- **Text des Dokuments**:

=-=-=-=-=

# A Quiet Place 2: Erster Trailer zum neuen Thriller mit Emily Blunt



## PCGH-Redaktion (3. Januar 2020)

Jetzt ist Ihre Meinung zu *A Quiet Place 2: Erster Trailer zum neuen Thriller mit Emily Blunt* gefragt. 

Bitte beachten Sie: Der Kommentarbereich wird gemäß der  Forenregeln moderiert. Allgemeine Fragen und Kritik zu Online-Artikeln von PC Games Hardware sind im Feedback-Unterforum zu veröffentlichen und nicht im Kommentarthread zu einer News. Dort werden sie ohne Nachfragen entfernt.




			Dieser Inhalt steht nur eingeloggten Mitgliedern zur Verfügung.
        

 Zurück zum Artikel: *A Quiet Place 2: Erster Trailer zum neuen Thriller mit Emily Blunt*


----------



## floppyexe (3. Januar 2020)

Auch ist gleichfalls der Regisseur ihr Ehemann. Ich freu mich auf den Film.


----------



## Ripcord (4. Januar 2020)

Der erste Teil war für mich ein Meisterwerk und ich habe von Anfang an für einen 2. Teil gebetet!

=-=-=-=-=

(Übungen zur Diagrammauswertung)
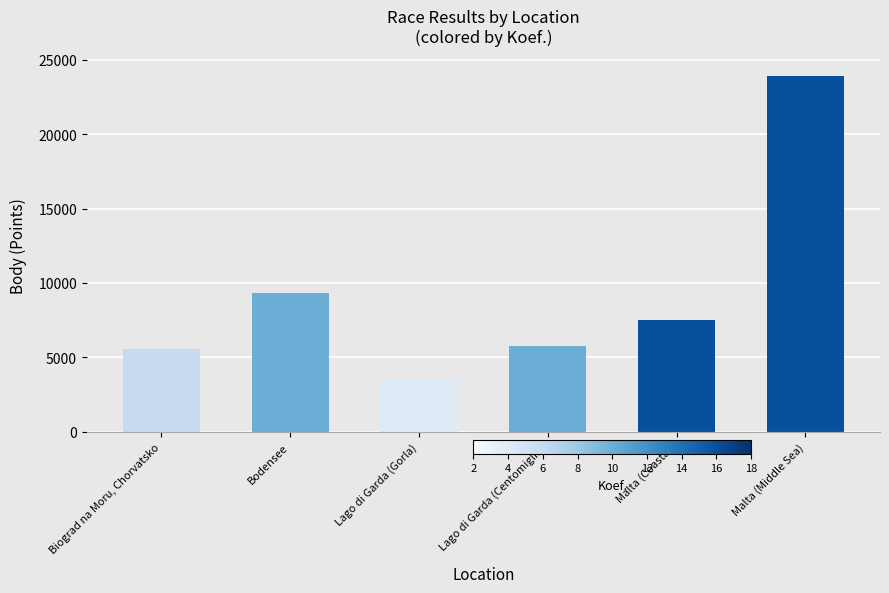

The value at Lago di Garda (Centomiglia) is 2547. True or false?

False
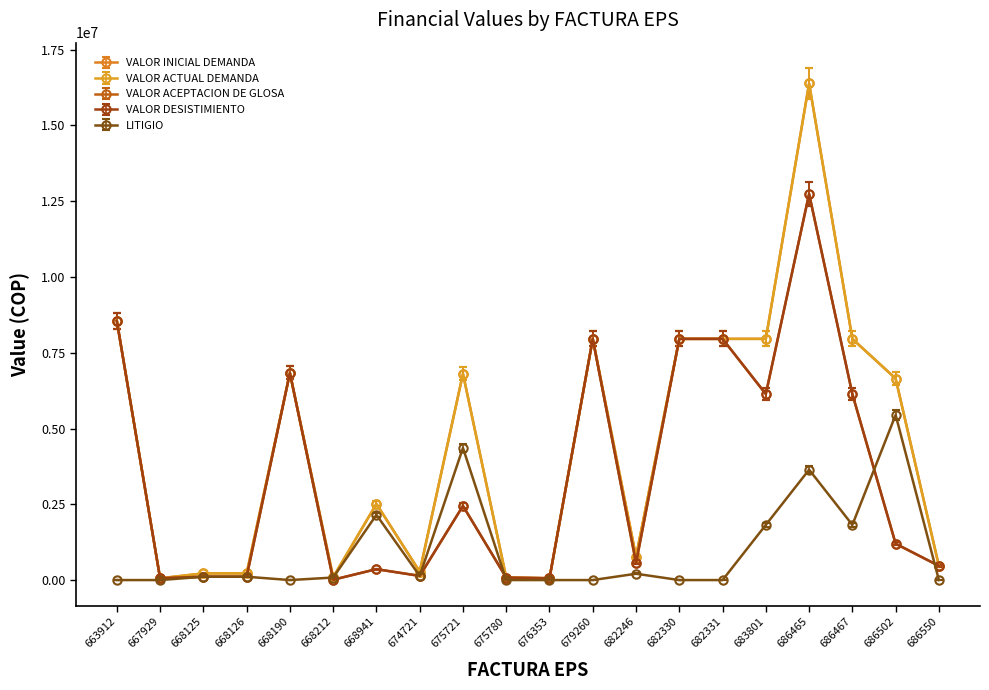

What is the difference between the highest and lowest values at 686467?

6136362.0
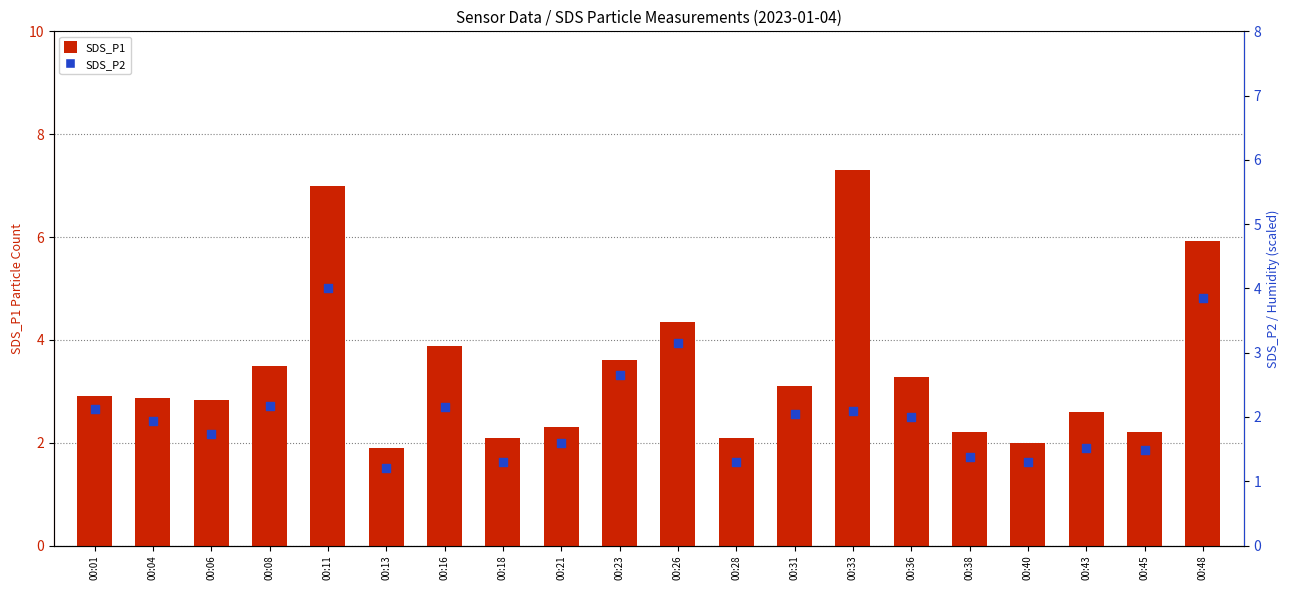

Which series has the widest spread of Y values?

SDS_P1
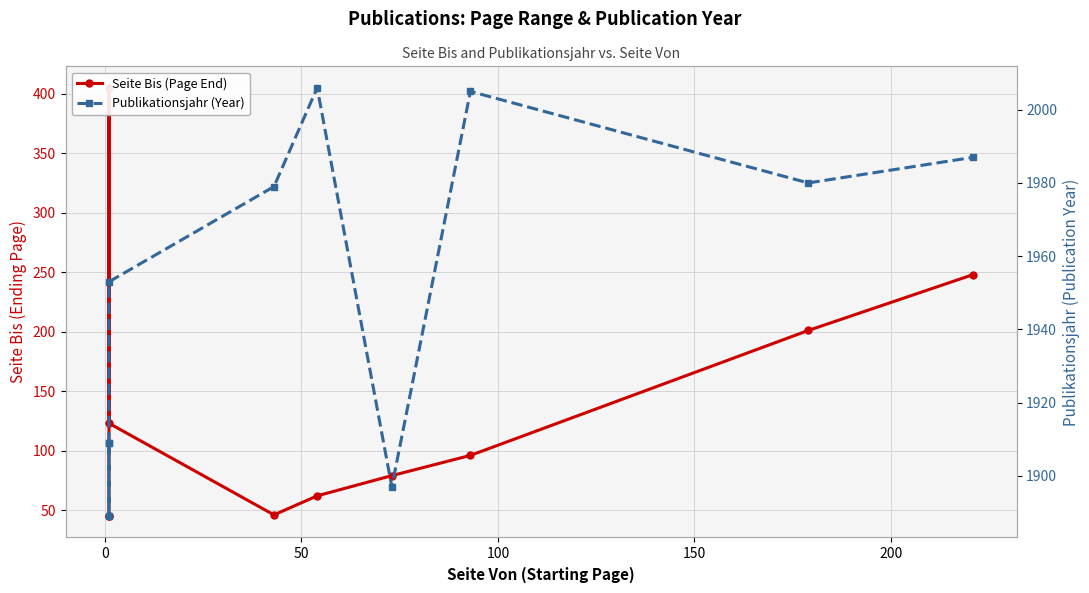

How many interior local valleys does the Seite Bis (Page End) series have?

1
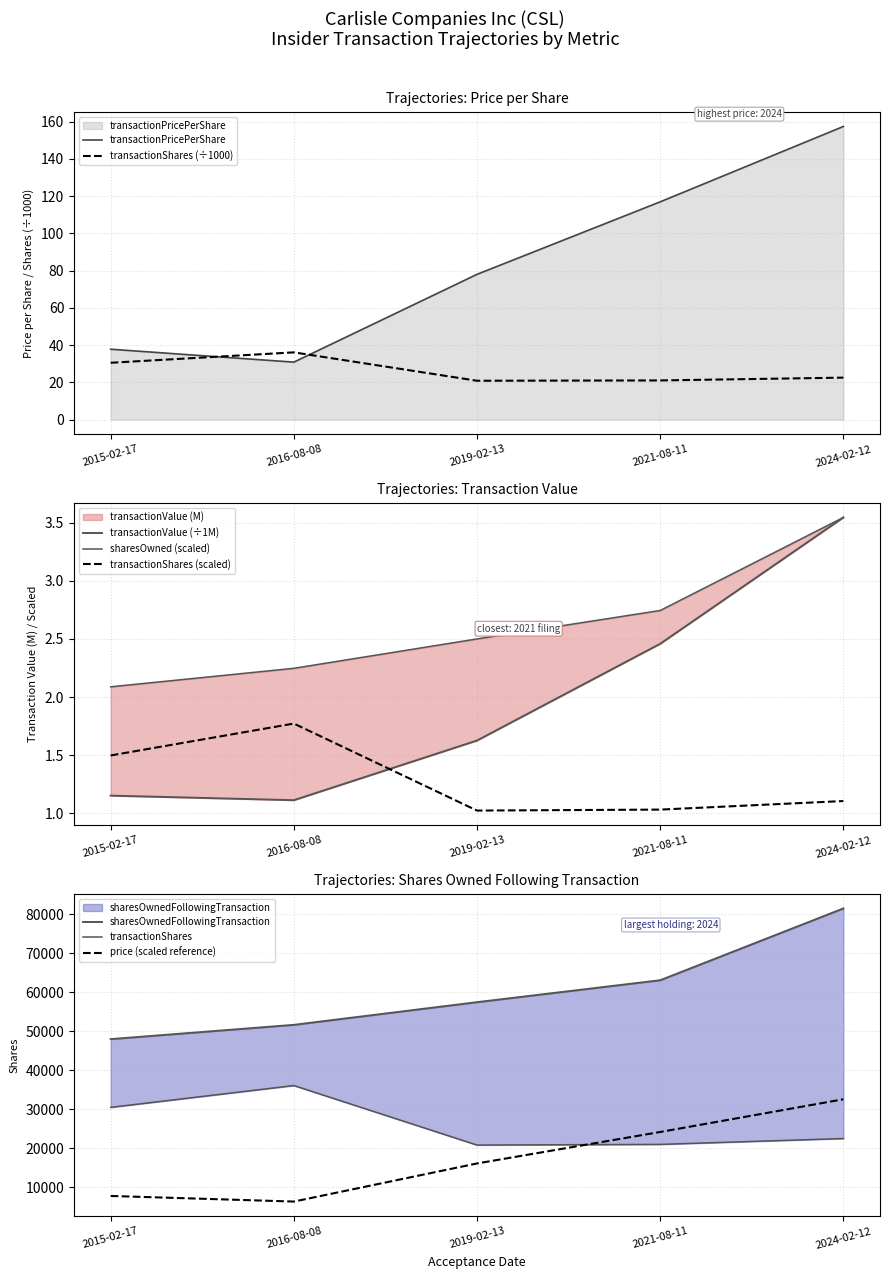

What is the label of the 5th point from the left?

2024-02-12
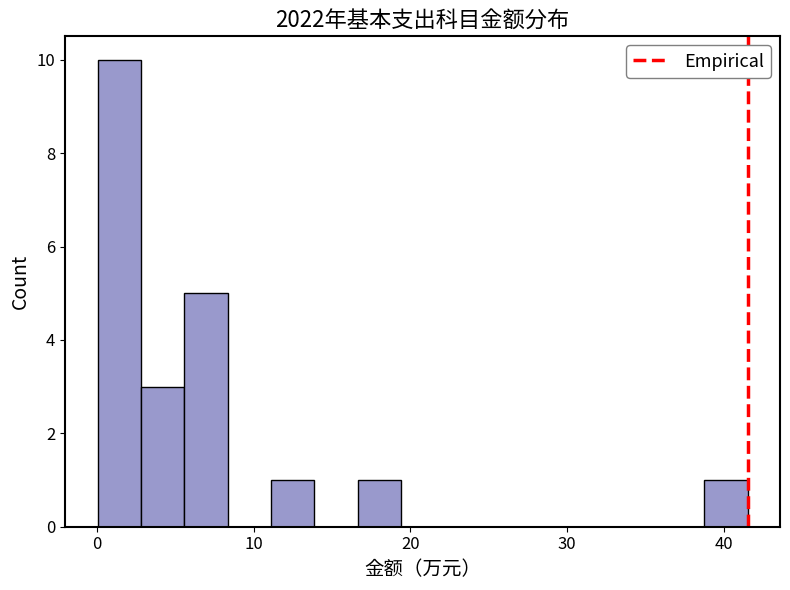

Read against the x-axis, roughly where is the centre of the tallest bar?

1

=-=-=-=-=

- **Aufgabe 1**: Gib den Forenthread ab den Worten "## floppyexe (3." bis einschließlich "2. Teil gebetet!" wieder und benenne dabei "Meisterwerk" in "Geniestreich" um.
- **Aufgabe 2**:
Stimmen die folgenden Aussagen mit dem Forenthread überein? Antworte jeweils mit Ja oder Nein und zitiere die entscheidenden Worte.
(a) Der Beitrag von floppyexe stammt vom 3. Januar 2020.
(b) Ripcord fand den ersten Teil enttäuschend.
(c) Allgemeine Kritik an Online-Artikeln gehört in den Kommentarthread zu einer News.
- **Aufgabe 3**: Wem steht laut Forenthread der eingebettete Inhalt zur Verfügung?

- **Lösung 1**:
## floppyexe (3. Januar 2020)

Auch ist gleichfalls der Regisseur ihr Ehemann. Ich freu mich auf den Film.


----------



## Ripcord (4. Januar 2020)

Der erste Teil war für mich ein Geniestreich und ich habe von Anfang an für einen 2. Teil gebetet!

- **Lösung 2**:
(a) Ja: "floppyexe (3. Januar 2020)"
(b) Nein: "Der erste Teil war für mich ein Meisterwerk"
(c) Nein: "sind im Feedback-Unterforum zu veröffentlichen und nicht im Kommentarthread zu einer News"

- **Lösung 3**: Nur eingeloggten Mitgliedern.